Sunday, December 14, 2008

In UN's Silent CAR Alarm, Impunity for Assassinations, Civilians Still Unprotected

Byline: Matthew Russell Lee of Inner City Press at UN
www.innercitypress.com/car2impunity120308.html

UNITED NATIONS, December 3 -- "In northwest Central African Republic, we have no force there and the rebels are in activities," UN envoy Francois Lonseny Fall told Inner City Press on Tuesday. It has been that way in CAR for some time now, and the UN appears to have given up on trying to protect civilians there.

Fall had been leaving his briefing to the Security Council, not planning to speak with reporters, many of whom had mistaken acronym of his mandate, BONUCA, as concerning Burundi rather than CAR. Some jokes, a country so poor it cannot afford a name. Others commented how the MINURCAT peacekeeping force, stationed in northeast CAR, is only about Darfur, not about the locals. Who cares about the the people of the Central African Republic? In the northwest, fighting has forced them in their thousands into the bush.
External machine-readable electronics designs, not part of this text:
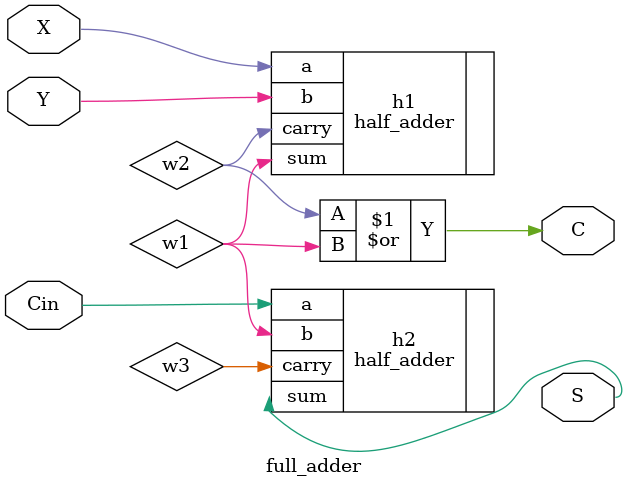
<source format=v>

`include "half_adder.v"

module full_adder(X,Y,Cin,S,C);
input X,Y,Cin;
output S,C;
wire w1,w2,w3; 
half_adder h1(.a(X),.b(Y),.sum(w1),.carry(w2));
half_adder h2(.a(Cin),.b(w1),.sum(S),.carry(w3));
assign C=w2 | w1;
endmodule



</source>
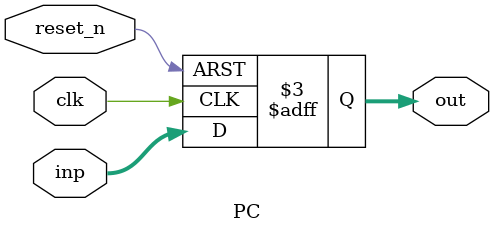
<source format=v>
module PC(
    input  clk,
    input  reset_n,
    input  [31:0] inp,
    output reg [31:0] out
    );       
always @(posedge clk, negedge reset_n)
begin 
 if (!reset_n)
     out <= 32'd0;
else
     out <= inp;
end
endmodule

</source>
Even the UN's envoy Fall is dismissive, pitching an upbeat vision of peace talks this week in Bangui. But at what cost? The UN's report on CAR recites without criticism an amnesty agreement for CAR's former leaders Ange-Felix Patasse and others "and their accomplices for embezzlement of public funds and assassinations, among other offences." This is in a UN document, S/2008/733 at Paragraph 7, without any criticism. Where, for example, is Luis Moreno Ocampo?

If such an arrangement were proposed in Darfur, for example, their would be worldwide outcry. But this is the CAR. Impunity, mass displacement, none of it seems to matter. It is not a high profile conflict, the wrongdoers don't fit into into wider global template. And so the suffering continues, with the pretense of UN caring.

Inner City Press asked Fall four questions on Tuesday. Has there been an upsurge in violence, and areas to which the UN cannot go? Yes, he said, in the northwest. The report under staff security says that "following an attack on the north-eastern town of Sam Oundja on 8 November, one UN staff member and either humanitarian workers were evacuated by EUFOR on 9 November. UN activities are currently suspended in that part of the country."

Note that is the north-east: when such attacks occur in the north-west of CAR, there is no EUFOR to evacuate the workers, and no inclusion in the report.

Inner City Press also asked about the Lord's Resistance Army, reportedly rampaging in from the DRC. Fall acknowledged the incursions, but played them down, nothing since the end of the year. Nothing but hopeful upcoming talks, all based on impunity. Where is Luis Moreno Ocampo now? The toolbox of double-standards adds new drivers every day.